1. Open a private/incognito window and go to your TrueFoundry login page.
2. Click **Login with AD FS** (or the button label you chose).
3. Authenticate with an Active Directory user that is permitted by your access control policy.

If sign-in succeeds you will land in the TrueFoundry dashboard. The user is created automatically when [JIT provisioning](/docs/platform/user-management#user-provisioning) is enabled; otherwise they must already exist in TrueFoundry or be invited first.

## Troubleshooting

<AccordionGroup>
  <Accordion title="'InvalidNameIDPolicy' or 'NameID policy not satisfied' on sign-in">
    AD FS is sending `NameID` with `Format="Unspecified"`. Re-open **Edit Claim Issuance Policy** on the Relying Party Trust and confirm the **Email to NameID** transform rule from [Step 3](#step-3-configure-claim-issuance-rules) is present and ordered after the LDAP attribute rule.
  </Accordion>

  <Accordion title="'Invalid Signature' or 'SAML response was not signed'">
    AD FS only signed the assertion, not the response. Re-run the PowerShell command from [Step 4](#step-4-sign-both-the-saml-response-and-assertion):

    ```powershell theme={"dark"}
    Set-ADFSRelyingPartyTrust -TargetName "<display-name>" -SamlResponseSignature "MessageAndAssertion"
    ```
  </Accordion>

  <Accordion title="'Could not validate SAML response' / certificate mismatch">
    The token-signing certificate copied into TrueFoundry no longer matches the active certificate on AD FS — usually after an AD FS certificate rollover. Re-export the current **Token-signing** certificate from **AD FS Management → Service → Certificates** and paste the full PEM (including the BEGIN/END lines) back into TrueFoundry.
  </Accordion>

  <Accordion title="Users sign in but email or unique ID is empty">
    Confirm the **Send LDAP Attributes as Claims** rule emits `email` and `sub` as described in **Step 3**, and that the user has populated `mail` / `userPrincipalName` and `objectGUID` values in Active Directory.

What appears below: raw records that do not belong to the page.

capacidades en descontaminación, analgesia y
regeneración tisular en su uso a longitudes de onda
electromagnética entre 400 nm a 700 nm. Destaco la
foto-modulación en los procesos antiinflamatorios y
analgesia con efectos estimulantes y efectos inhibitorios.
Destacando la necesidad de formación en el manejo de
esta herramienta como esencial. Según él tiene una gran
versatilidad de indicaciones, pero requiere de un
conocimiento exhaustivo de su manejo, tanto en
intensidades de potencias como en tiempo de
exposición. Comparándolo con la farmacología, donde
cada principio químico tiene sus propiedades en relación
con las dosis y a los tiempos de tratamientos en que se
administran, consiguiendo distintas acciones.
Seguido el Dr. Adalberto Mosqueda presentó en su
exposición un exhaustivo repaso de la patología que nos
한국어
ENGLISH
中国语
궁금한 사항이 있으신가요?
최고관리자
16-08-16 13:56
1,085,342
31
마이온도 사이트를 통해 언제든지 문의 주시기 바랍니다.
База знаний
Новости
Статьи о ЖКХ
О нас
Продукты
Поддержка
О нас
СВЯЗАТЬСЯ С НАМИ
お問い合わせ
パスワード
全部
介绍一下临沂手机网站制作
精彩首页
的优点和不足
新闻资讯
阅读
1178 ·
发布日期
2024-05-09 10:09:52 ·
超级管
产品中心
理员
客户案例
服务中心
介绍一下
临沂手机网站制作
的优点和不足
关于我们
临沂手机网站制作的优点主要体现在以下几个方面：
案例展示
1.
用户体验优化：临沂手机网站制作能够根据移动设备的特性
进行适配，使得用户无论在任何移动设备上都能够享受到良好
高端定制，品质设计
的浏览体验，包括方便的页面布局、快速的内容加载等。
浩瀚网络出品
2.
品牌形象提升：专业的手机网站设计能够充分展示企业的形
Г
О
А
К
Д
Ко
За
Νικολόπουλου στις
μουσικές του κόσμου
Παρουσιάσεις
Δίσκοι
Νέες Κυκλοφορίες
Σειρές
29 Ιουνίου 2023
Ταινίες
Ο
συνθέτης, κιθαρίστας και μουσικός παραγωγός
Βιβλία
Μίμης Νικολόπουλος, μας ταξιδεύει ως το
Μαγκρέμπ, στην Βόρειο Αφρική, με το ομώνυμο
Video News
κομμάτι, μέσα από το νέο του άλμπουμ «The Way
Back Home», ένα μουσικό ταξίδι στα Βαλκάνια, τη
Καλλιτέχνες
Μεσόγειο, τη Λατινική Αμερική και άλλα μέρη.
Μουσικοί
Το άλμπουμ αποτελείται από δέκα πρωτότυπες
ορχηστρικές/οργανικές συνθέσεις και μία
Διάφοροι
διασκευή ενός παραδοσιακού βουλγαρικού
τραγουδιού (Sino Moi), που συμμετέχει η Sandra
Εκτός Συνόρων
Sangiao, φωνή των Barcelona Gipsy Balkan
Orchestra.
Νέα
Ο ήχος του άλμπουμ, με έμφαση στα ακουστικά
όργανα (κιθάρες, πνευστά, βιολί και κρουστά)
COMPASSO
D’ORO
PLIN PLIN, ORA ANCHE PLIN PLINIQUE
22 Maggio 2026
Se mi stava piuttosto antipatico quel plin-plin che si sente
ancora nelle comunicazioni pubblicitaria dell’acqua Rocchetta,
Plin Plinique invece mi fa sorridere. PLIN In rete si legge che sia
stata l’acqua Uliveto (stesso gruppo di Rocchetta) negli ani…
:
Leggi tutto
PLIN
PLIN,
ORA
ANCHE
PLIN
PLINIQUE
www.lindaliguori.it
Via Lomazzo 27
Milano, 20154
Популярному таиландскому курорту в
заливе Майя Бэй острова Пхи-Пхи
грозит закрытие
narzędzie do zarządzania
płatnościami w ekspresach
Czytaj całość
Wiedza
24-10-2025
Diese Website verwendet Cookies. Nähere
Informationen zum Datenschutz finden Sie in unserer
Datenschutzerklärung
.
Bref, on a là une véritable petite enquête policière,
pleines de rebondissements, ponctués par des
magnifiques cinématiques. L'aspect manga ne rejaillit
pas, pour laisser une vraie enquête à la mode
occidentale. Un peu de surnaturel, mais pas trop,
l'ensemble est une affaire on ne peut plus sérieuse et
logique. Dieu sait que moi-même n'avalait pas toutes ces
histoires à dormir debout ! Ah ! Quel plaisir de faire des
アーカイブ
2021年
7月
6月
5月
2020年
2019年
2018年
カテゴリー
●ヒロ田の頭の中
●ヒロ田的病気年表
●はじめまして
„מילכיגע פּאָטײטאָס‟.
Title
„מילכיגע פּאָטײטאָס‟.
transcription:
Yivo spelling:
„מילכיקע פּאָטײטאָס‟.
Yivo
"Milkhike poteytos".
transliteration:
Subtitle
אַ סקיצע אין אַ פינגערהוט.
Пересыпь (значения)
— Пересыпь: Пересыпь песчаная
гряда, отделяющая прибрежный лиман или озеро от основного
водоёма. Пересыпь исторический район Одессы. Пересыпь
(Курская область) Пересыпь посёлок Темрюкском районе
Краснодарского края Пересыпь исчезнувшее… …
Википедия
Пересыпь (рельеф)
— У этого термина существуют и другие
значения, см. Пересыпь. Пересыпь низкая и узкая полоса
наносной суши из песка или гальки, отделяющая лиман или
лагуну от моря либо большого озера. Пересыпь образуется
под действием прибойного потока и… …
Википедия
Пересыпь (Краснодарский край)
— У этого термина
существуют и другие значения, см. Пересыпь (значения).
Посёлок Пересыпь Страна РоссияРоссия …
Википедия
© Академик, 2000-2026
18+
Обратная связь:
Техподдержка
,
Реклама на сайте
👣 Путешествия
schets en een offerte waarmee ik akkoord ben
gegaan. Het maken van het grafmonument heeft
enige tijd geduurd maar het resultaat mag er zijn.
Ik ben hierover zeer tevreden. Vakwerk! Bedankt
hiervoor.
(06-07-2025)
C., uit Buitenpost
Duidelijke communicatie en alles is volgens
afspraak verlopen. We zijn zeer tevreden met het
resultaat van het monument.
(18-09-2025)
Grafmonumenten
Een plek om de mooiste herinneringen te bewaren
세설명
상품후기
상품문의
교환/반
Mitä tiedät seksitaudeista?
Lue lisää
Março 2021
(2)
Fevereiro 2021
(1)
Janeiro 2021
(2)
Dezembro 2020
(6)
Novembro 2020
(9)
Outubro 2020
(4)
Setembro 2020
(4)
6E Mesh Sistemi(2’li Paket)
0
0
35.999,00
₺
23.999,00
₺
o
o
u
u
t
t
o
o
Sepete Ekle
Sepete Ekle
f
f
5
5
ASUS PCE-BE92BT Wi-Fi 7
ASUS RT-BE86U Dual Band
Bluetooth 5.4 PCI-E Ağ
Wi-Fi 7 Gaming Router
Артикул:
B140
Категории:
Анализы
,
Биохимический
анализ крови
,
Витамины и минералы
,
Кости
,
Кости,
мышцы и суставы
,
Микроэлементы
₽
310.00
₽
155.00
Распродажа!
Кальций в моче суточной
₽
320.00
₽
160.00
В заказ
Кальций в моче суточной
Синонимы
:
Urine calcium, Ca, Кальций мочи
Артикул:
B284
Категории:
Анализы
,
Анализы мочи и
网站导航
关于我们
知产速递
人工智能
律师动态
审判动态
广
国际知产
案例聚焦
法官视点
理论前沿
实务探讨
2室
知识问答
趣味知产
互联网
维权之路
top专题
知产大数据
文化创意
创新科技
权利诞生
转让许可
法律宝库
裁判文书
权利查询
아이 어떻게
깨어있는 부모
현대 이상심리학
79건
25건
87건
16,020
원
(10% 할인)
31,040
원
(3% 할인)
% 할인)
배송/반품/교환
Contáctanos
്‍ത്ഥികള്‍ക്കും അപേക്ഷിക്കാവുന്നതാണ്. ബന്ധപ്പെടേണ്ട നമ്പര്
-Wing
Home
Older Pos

If your AD schema uses different attribute names, expand **Show advanced fields** in TrueFoundry and set **Email Claim** and **Unique ID Claim** to match the outgoing claim types you configured.
  </Accordion>

  <Accordion title="AD FS shows 'access denied' before the user reaches TrueFoundry">
    Your **Access Control Policy** on the Relying Party Trust is rejecting the user. Switch the policy to **Permit everyone**, or add the user's AD group to the existing policy under **Edit Access Control Policy…**.